De l’esprit mozartien

C’est une coupe transversale dans l’œuvre pour quatuor de Mozart que propose cette Biennale.

En dehors de leur qualité artistique exceptionnelle, les quatuors de Mozart représentent une expérience spirituelle capitale. Ils montrent l’itinéraire d’un génie dont les perspectives esthétiques évoluent radicalement, mais aussi d’un homme en proie au succès facile, puis au doute et aux difficultés, d’un homme aux sentiments ambivalents. Derrière l’élégance et la légèreté, derrière l’alacrité apparente, se révèle quelque chose qui procède de l’angoisse, du désarroi, voire du désespoir. Si ces œuvres reflètent la transformation d’une écriture et d’un style, elles participent aussi à l’approfondissement d’un genre comme moyen d’expression privilégié du moi. Dans ses quatuors, Mozart se focalise de plus en plus sur « l’inexprimable, en tant qu’inexprimable » (Simone Weil, La Pesanteur et la Grâce), à une époque où, précisément, s’opère une mutation des objectifs de la musique instrumentale qui s’éloigne d’une simple imitation de la nature.

Deux ans après un délicieux quatuor composé à 14 ans, les Quatuors « milanais », tout en s’inspirant des modèles italiens, trouvent à la fois un ton et un style personnels : beauté des thèmes souvent empreints d’un lyrisme ou d’un charme caractéristiques du compositeur, traitement du motif via le dialogue instrumental.

Ébloui par la découverte des Quatuors op. 20 de Haydn, Mozart écrit ses Quatuors « viennois », œuvres parfois austères, où il cherche ici à concilier son désir d’expression personnelle et la nécessité qu’il s’impose de suivre un modèle contraignant et étranger à sa sensibilité.

Après le choc des Quatuors op. 33 de Haydn, Mozart prend quatre ans pour écrire six quatuors qu’il dédie à son aîné devenu un ami. « Fruits d’un long et laborieux effort », ces chefs-d’œuvre absolus, où le style sérieux voire dramatisant intègre avec naturel des tendances ludiques et populaires, traduisent une pensée musicale complexe. À travers la transparence de l’écriture percent des signes multiples mais discrets et disséminés grâce auxquels s’exprime l’angoisse de la condition humaine, portée par cette douloureuse palpitation de l’âme et qui, avant ces quatuors, n’avait jamais encore trouvé à se manifester avec autant de résonance profonde.
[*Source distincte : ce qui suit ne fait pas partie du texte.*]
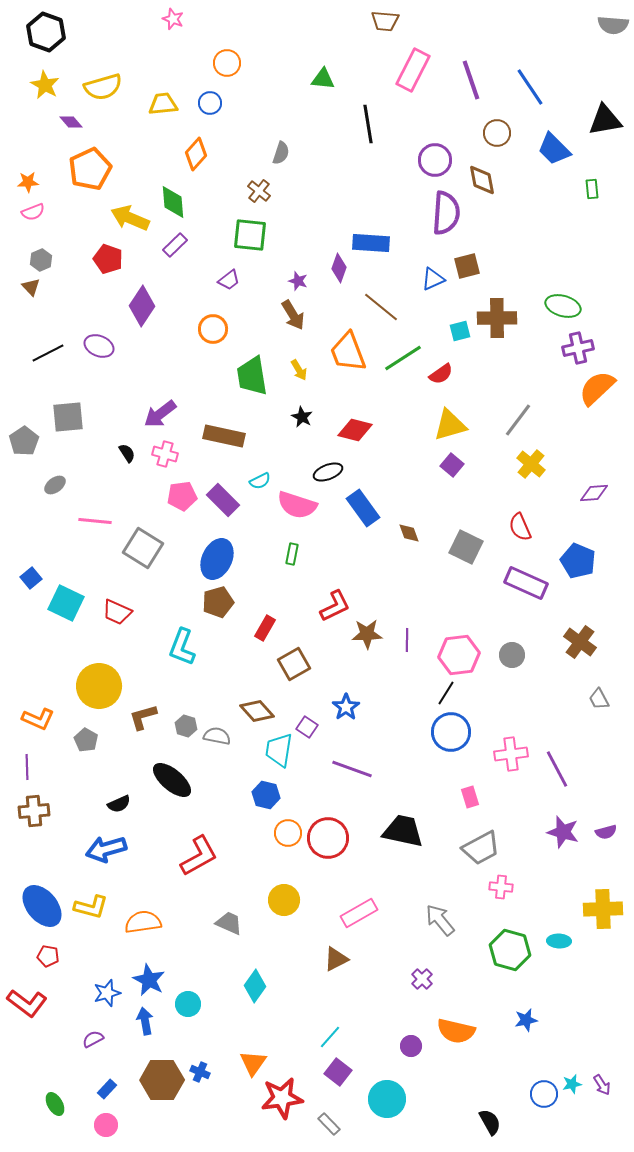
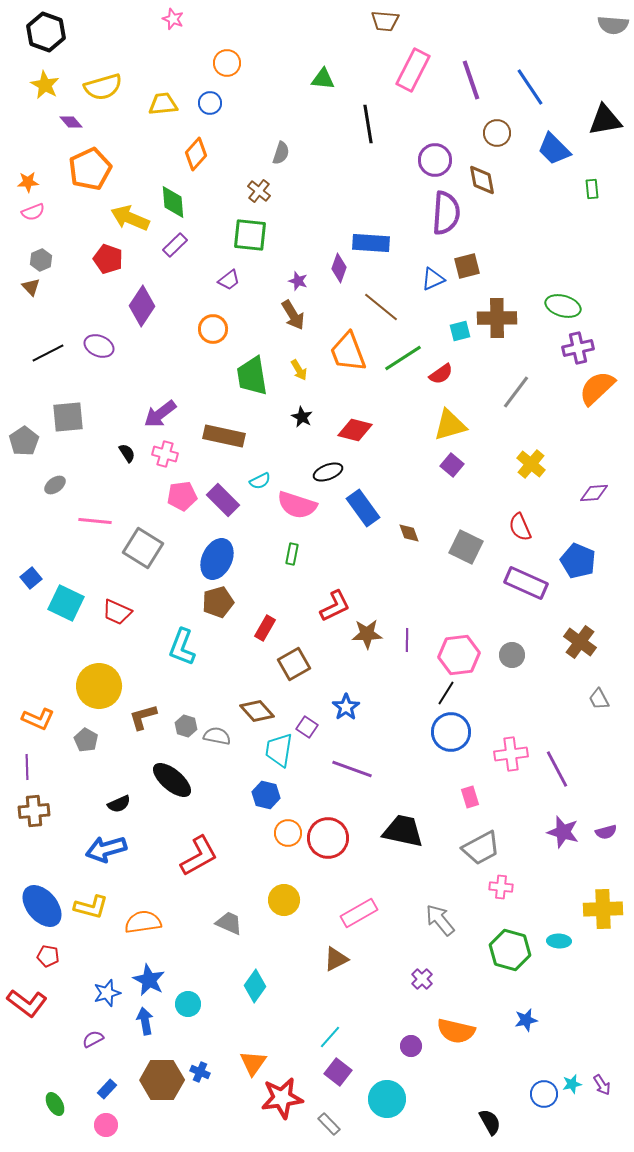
gray line at (518, 420): moved 2 px left, 28 px up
Astre isolé, le Quatuor K. 499 se révèle un des plus parfaits du compositeur dont l’esthétique ambivalente s’exprime ici de manière moins voilée, mêlant charme et rudesse, abandon pré-schubertien et inquiétude. Opus inachevé, les Quatuors « prussiens » sont teintés d’amertume. Parfois sombres et même âpres, les deux derniers sont parcourus de notations étranges, grinçantes, voire grimaçantes, Mozart connaissant ici une sorte de période « expressionniste » mais tempérée par les canons du classicisme.

Avec ses dix derniers quatuors, Mozart a atteint les plus hauts sommets du genre, la transparence de l’écriture et la pudeur du style se conjuguant avec l’expression la plus intime du trouble de l’âme.